EXTRACT PROVIDED:
========================================================================
- Jason Slater in 2000

Background information
- Born: Jason C. Slater March 8, 1971 Stoneham, Massachusetts, U.S.
- Origin: San Francisco Bay Area, California, U.S.
- Died: December 9, 2020 (aged 49) Maui, Hawaii, U.S.
- Genres: Heavy metal; nu metal; alternative metal; industrial rock; alternative rock; rap rock;
- Occupation: Musician record producer
- Instrument: Bass guitar
- Years active: 1991–2020
- Formerly of: Third Eye Blind Snake River Conspiracy Brougham Revenge of the Triads

= Jason Slater =

American record producer (1971–2020)

Jason C. Slater (March 8, 1971 – December 9, 2020) was an American record producer and musician. Slater was an original bassist for Third Eye Blind as well as a member of Snake River Conspiracy, Brougham and Revenge of the Triads.
========================================================================
THE TASKS:
**1.** According to the Jason Slater profile, where was he born?
**2.** Translate this sentence from the Jason Slater profile into Spanish: "Slater was an original bassist for Third Eye Blind as well as a member of Snake River Conspiracy, Brougham and Revenge of the Triads."

MATERIAL:
========================================================================
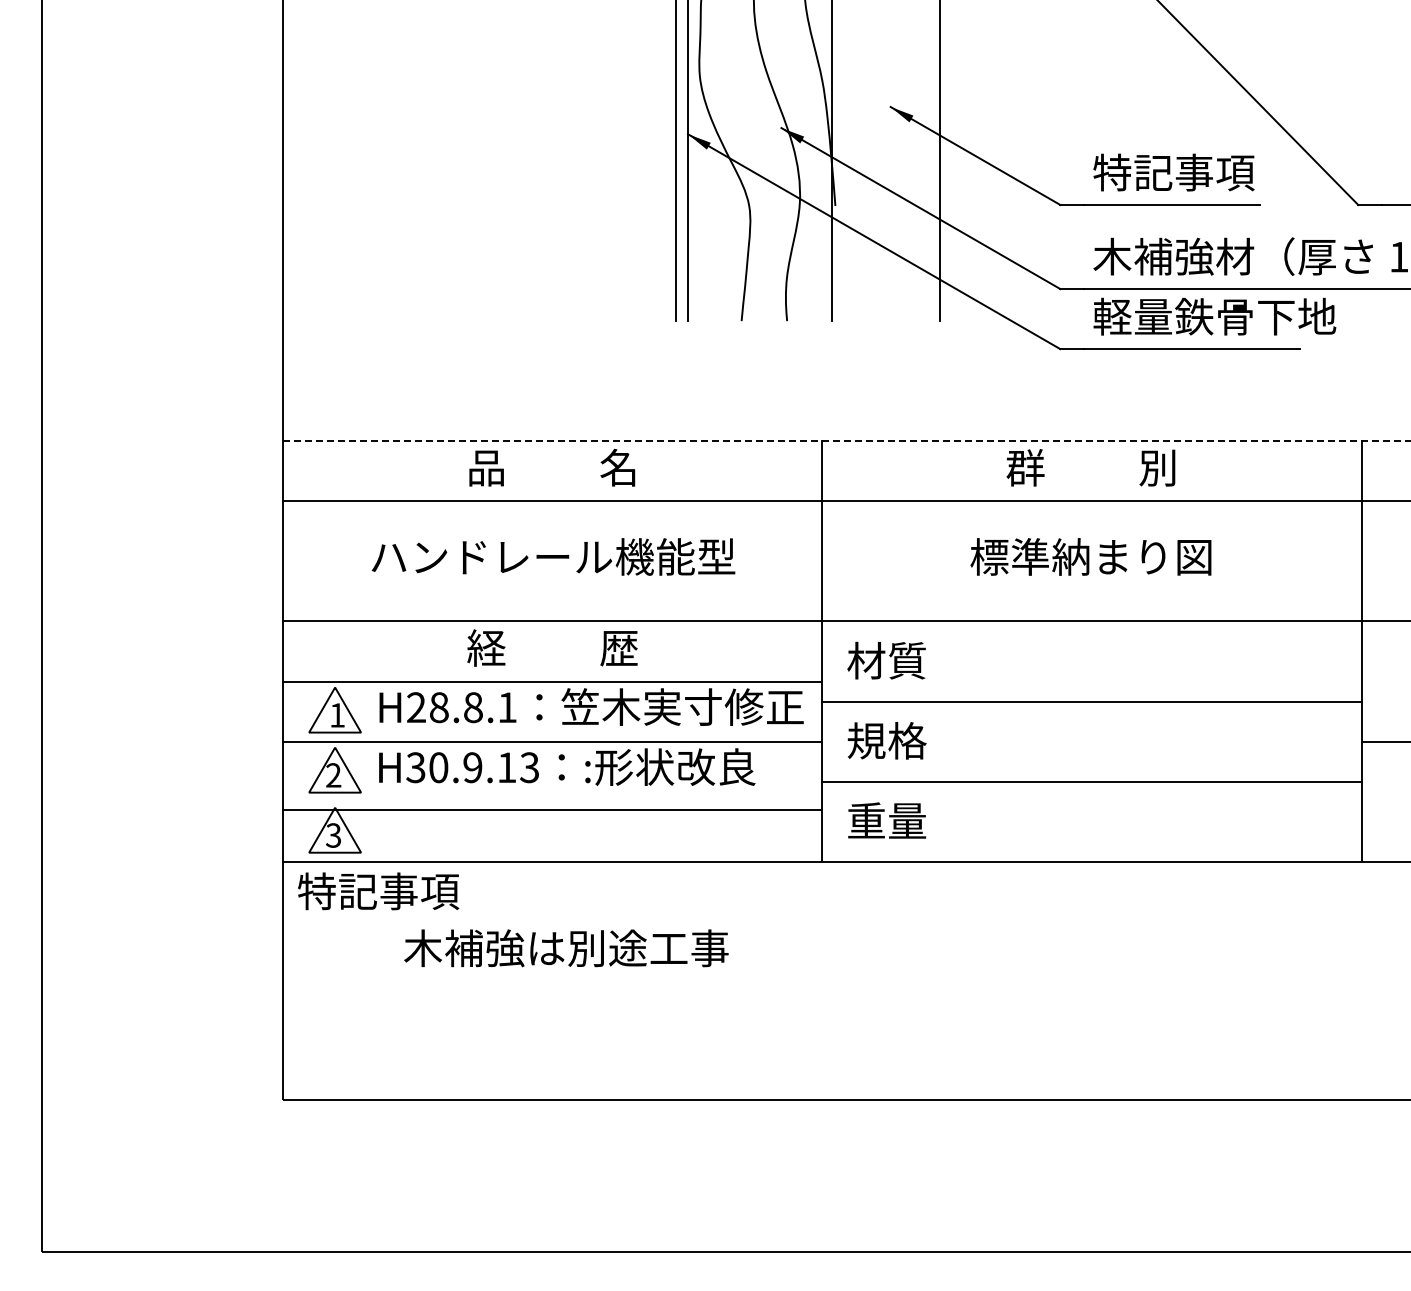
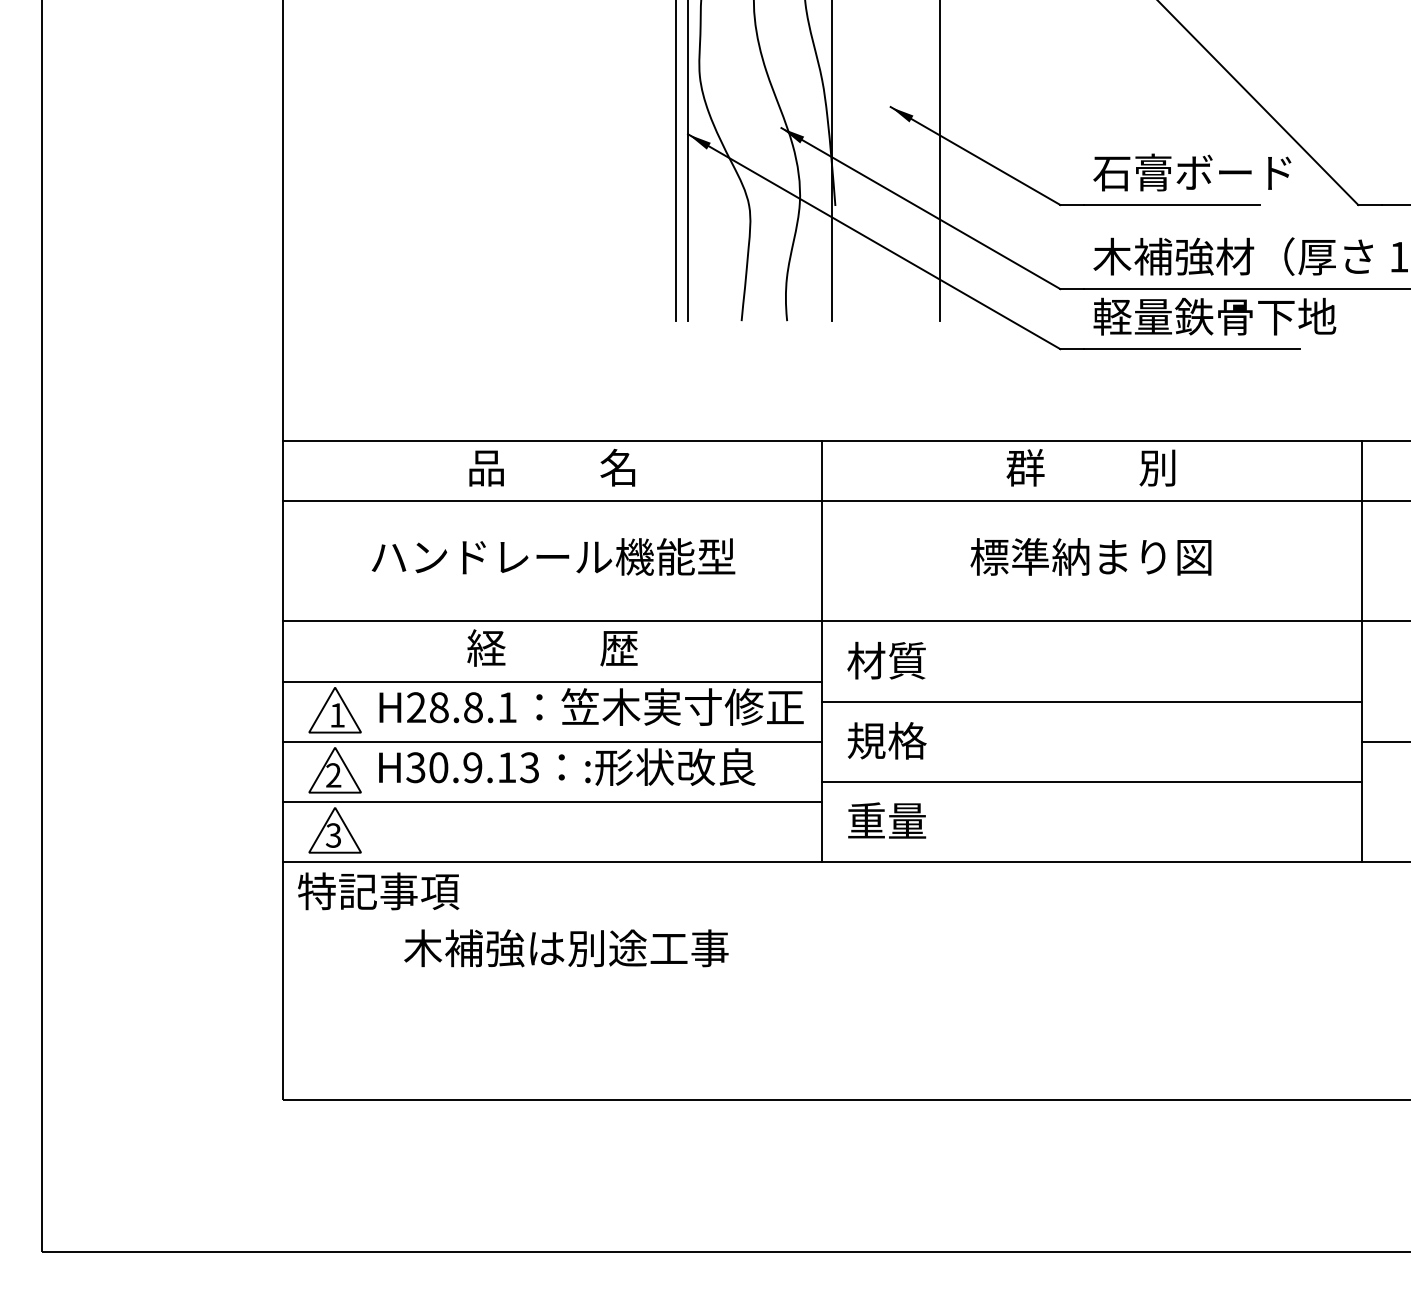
text at (1192, 172): 特記事項 -> 石膏ボード
line at (846, 441): dashed -> solid
line at (551, 809) position: (551, 809) -> (551, 801)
========================================================================
SET OF ANSWERS:
**1.** Stoneham, Massachusetts, U.S.

**2.** Slater fue uno de los bajistas originales de Third Eye Blind, además de miembro de Snake River Conspiracy, Brougham y Revenge of the Triads.